• SHORT EXERCISE A:
In the passage about Empress Augusta Victoria, what had been a source of great sorrow for her?
• SHORT EXERCISE B:
Reproduce the passage about Empress Augusta Victoria word for word, starting with "The Empress [Augusta" and going on through "on the subject.".
• SHORT EXERCISE C:
Carry on the passage about Empress Augusta Victoria from the point where it ends.

• DOCUMENT SECTION:
──────────────────────────────

The Empress [Augusta Victoria] had always sympathized with the Roman Catholic Church, though the rumor that she had joined it had no justification. But she had many Catholic friends, and she was by nature adverse to any kind of persecution, be it religious or political. The Kulturkampf had been for her a source of great sorrow. During the whole time that it lasted she never attempted to hide her disapproval of a policy in which she saw a considerable danger to the security of the German State, and she never missed an opportunity of showing the nature of her feelings on the subject.

──────────────────────────────

• MATERIAL PROVIDED:

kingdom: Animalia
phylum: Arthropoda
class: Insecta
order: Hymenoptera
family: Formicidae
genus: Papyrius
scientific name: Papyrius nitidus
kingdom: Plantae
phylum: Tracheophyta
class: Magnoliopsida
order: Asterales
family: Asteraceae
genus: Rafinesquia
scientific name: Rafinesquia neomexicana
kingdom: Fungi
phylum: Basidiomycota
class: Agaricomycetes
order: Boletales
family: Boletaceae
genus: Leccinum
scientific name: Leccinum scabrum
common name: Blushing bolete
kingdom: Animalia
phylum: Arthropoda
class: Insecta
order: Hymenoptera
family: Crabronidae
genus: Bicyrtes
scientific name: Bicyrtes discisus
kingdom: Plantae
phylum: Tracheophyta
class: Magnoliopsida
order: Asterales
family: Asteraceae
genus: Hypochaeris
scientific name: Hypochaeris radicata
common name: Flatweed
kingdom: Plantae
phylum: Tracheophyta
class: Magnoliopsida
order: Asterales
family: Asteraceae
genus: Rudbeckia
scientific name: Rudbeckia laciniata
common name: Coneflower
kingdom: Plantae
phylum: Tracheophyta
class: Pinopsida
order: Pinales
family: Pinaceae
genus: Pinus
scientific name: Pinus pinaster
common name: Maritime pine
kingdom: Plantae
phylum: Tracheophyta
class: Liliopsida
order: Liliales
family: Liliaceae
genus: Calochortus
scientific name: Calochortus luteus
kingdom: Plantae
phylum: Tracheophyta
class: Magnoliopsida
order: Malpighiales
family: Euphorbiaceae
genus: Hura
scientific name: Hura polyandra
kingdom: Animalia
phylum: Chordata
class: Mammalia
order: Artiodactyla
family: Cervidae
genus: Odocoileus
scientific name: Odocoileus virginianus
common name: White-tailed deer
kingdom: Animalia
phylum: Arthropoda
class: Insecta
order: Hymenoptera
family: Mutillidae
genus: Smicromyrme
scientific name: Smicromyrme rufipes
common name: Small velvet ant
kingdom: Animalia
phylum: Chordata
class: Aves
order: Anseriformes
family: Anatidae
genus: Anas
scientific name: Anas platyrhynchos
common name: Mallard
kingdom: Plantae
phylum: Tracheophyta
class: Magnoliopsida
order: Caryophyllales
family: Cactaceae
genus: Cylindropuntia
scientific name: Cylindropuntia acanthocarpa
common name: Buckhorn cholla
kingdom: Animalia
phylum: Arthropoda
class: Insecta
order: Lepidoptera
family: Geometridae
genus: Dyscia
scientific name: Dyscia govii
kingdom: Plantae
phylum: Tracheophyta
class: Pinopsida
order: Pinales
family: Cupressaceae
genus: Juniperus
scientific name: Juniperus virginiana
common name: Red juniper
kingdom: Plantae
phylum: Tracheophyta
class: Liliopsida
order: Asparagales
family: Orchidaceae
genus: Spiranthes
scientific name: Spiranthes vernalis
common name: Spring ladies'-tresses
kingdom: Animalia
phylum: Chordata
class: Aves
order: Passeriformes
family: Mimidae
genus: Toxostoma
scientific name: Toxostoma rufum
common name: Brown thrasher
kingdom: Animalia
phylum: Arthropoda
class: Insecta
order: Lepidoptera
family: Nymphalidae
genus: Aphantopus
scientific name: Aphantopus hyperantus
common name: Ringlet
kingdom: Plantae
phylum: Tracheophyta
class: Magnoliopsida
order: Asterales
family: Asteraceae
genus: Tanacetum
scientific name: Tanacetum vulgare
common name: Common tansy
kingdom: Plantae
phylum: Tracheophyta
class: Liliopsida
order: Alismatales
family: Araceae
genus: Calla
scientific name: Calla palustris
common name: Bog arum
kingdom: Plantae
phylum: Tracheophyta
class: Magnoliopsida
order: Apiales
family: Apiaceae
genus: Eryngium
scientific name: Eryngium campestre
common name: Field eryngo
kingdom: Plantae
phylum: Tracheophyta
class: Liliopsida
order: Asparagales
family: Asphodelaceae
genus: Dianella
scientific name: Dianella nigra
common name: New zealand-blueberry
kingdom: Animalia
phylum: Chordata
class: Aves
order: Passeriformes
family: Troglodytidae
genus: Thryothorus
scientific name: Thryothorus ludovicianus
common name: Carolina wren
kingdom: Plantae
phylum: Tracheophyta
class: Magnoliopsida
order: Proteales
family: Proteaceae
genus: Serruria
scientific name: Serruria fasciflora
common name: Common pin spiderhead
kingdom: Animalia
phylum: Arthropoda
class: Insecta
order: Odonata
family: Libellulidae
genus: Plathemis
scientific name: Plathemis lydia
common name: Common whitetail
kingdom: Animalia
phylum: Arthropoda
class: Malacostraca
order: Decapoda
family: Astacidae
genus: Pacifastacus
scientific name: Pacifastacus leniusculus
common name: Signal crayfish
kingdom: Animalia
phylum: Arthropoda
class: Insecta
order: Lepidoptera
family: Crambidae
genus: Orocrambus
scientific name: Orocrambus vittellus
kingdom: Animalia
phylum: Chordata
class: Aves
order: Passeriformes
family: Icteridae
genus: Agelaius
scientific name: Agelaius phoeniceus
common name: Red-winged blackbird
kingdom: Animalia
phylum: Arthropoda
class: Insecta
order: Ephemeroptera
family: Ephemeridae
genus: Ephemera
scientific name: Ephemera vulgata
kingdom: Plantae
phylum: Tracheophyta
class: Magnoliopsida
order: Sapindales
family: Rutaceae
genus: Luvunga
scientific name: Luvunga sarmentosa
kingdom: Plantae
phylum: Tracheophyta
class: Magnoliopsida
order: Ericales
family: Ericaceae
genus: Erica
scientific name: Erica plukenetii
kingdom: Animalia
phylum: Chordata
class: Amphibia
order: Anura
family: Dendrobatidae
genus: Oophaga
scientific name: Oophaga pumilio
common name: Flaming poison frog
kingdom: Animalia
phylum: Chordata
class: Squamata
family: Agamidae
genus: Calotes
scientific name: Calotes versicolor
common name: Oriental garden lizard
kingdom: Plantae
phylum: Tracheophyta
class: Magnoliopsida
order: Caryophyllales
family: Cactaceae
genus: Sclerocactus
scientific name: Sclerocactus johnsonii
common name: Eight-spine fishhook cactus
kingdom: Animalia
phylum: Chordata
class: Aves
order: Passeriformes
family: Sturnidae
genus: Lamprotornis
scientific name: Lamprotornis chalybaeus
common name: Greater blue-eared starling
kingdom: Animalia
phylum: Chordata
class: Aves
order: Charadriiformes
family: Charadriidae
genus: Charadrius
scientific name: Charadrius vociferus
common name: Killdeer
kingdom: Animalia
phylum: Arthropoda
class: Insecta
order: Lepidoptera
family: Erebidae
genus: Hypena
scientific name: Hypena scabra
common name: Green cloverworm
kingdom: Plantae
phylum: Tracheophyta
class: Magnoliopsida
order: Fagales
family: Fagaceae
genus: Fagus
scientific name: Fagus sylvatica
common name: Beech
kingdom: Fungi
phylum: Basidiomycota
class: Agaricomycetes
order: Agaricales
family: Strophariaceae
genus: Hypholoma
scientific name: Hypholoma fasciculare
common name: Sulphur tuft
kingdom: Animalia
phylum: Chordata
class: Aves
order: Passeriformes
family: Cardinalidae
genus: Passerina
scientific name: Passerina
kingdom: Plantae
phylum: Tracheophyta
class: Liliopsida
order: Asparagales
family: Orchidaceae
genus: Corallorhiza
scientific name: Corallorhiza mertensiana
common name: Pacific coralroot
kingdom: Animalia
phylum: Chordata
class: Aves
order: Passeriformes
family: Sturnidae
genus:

──────────────────────────────

• EXPECTED OUTPUT A:
The Kulturkampf.

• EXPECTED OUTPUT B:
The Empress [Augusta Victoria] had always sympathized with the Roman Catholic Church, though the rumor that she had joined it had no justification. But she had many Catholic friends, and she was by nature adverse to any kind of persecution, be it religious or political. The Kulturkampf had been for her a source of great sorrow. During the whole time that it lasted she never attempted to hide her disapproval of a policy in which she saw a considerable danger to the security of the German State, and she never missed an opportunity of showing the nature of her feelings on the subject.

• EXPECTED OUTPUT C:
[Prince] Bismarck, with all his genius and his keen knowledge of human nature, was quite unable to gauge the importance which, by passive resistance, the Catholic clergy and Catholic faction in the Chambers would in time acquire. He treated the Roman Church as a negligible quantity, and fully believed that in the nineteenth century it had lost its influence over the masses, especially in Germany, where Protestantism had thoroughly permeated public opinion. He committed the great mistake of confounding Catholicism and Polish nationalism, and the result was that in the long run he had to resign himself to see one of these elements triumph and the other remain unbeaten…. [L]ater on Bismarck complained that he had been led into error by Falk, whose sole aim whilst in office was to destroy the Catholic Church, which the Chancellor pretended had never been his intention. He had merely wanted to fight against the separatist tendencies of the Poles, and to him Poles and Catholics were one and the same; that his persecution of the Roman Church had been a political and not a religious struggle. That, at least, was how he tried to explain it, and in this manner hide the extent of the defeat which his plans had encountered.
Princess Catherine Radziwill, Germany Under Three Emperors (New York: Cassell and Company, Ltd., 1917) 212, 217-9.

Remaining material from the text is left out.